Из экзотических обитателей Вао я помню девушку и парня с Кубы. Как и почему они прибыли в Эстонию, для меня осталось загадкой. Правда, парень, Мишель, был недоволен тем, что интернет здесь работает плохо. И вскоре уехал из Вао. А девушка осталась. И, по-моему, живет там до сих пор. Таких долгожителей в Вао было несколько. Это парень-африканец из Кот-д-Ивуара, который прожил в Эстонии три года. Целыми днями он сидел за компьютером на сайтах знакомств. К нему даже привозили проституток на автомобилях. В салоне автомобиля и проходили его «любовные свидания», потому что в центр гостей приводить не разрешали.  Потом любителя белых девочек депортировали. Оказалось, что полиция о нем просто забыла. Его случайно нашли в базе данных и очень удивились, что он до сих пор находится в Эстонии.

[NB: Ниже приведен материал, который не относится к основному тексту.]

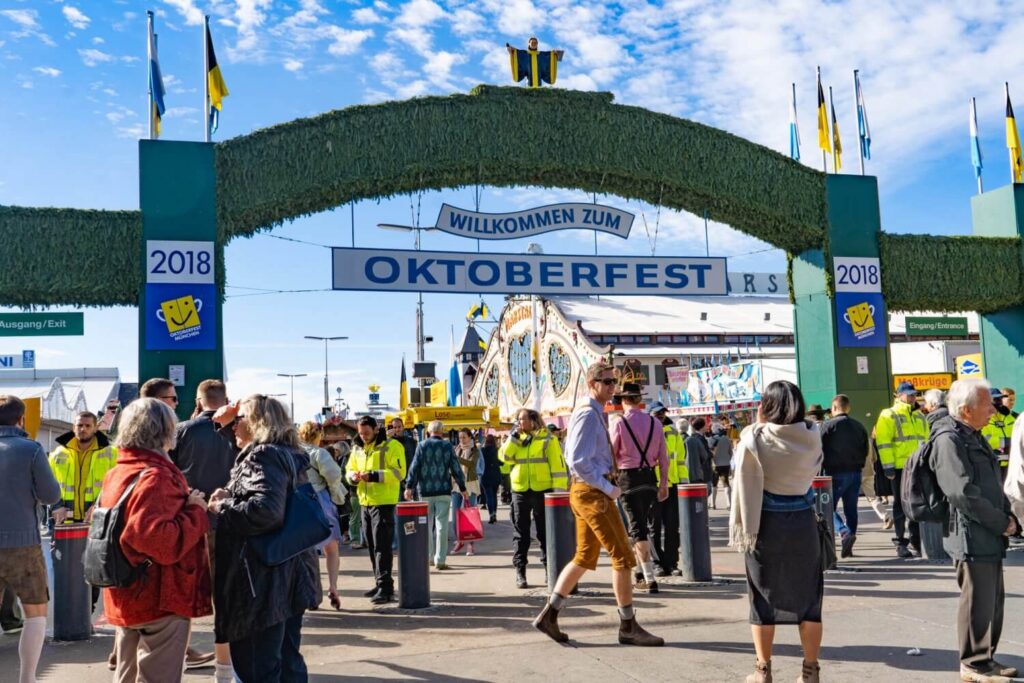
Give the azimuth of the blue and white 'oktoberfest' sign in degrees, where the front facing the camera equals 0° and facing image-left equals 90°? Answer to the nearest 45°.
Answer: approximately 0°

В мае у меня в комнате появился сосед – молодой паренек из Москвы, который участвовал в акции протеста на Болотной площади в мае 2012 года. Мама решила спрятать его от репрессий в Эстонии. Егор получил учебную визу и уехал из Вао. На его место ко мне в комнату поселили Виктора из Украины. Он участвовал в событиях на Майдане и скрылся в Эстонии от мести милиции. Виктор устроился на работу строителем, потом получил рабочую визу. В Эстонию влюбился со страшной силой. Еще и жену себе здесь нашел. Правда, тоже беженку-украинку. Но, согласитесь, любовь – это главное в жизни каждого человека. И ради этого стоило ехать в Эстонию.
Я рассказал эти истории, чтобы попытаться поменять традиционно настороженное отношение к беженцам. Конечно, беженец – это непрошеный гость в любой стране, это чужой человек в твоем доме. А все чужое пугает. К тому же многие беженцы ведут себя агрессивно. Но, понимаете, «беженец» - это клеймо, это знак позора и свидетельство неполноценности человека. И часто источник агрессии беженцев кроется именно в негативном отношении к ним со стороны общества. Никто не хочет, чтобы его считали неполноценным человеком, человеком «второго сорта». Тем более что это – правда. Да, мы – беженцы – мы люди «второго сорта», люди с искалеченными судьбами. Человек оставляет родной дом, родную землю, покидает своих близких – что может быть горше, что может быть больнее? Поэтому не нужно всех мигрантов мазать одной черной краской, нужно уметь в толпе разглядеть отдельные лица – разные лица, разные судьбы. Чтобы понять... Потому что если мы перестанем понимать друг друга, то мир рухнет. И мы все погибнем под обломками этой цивилизации…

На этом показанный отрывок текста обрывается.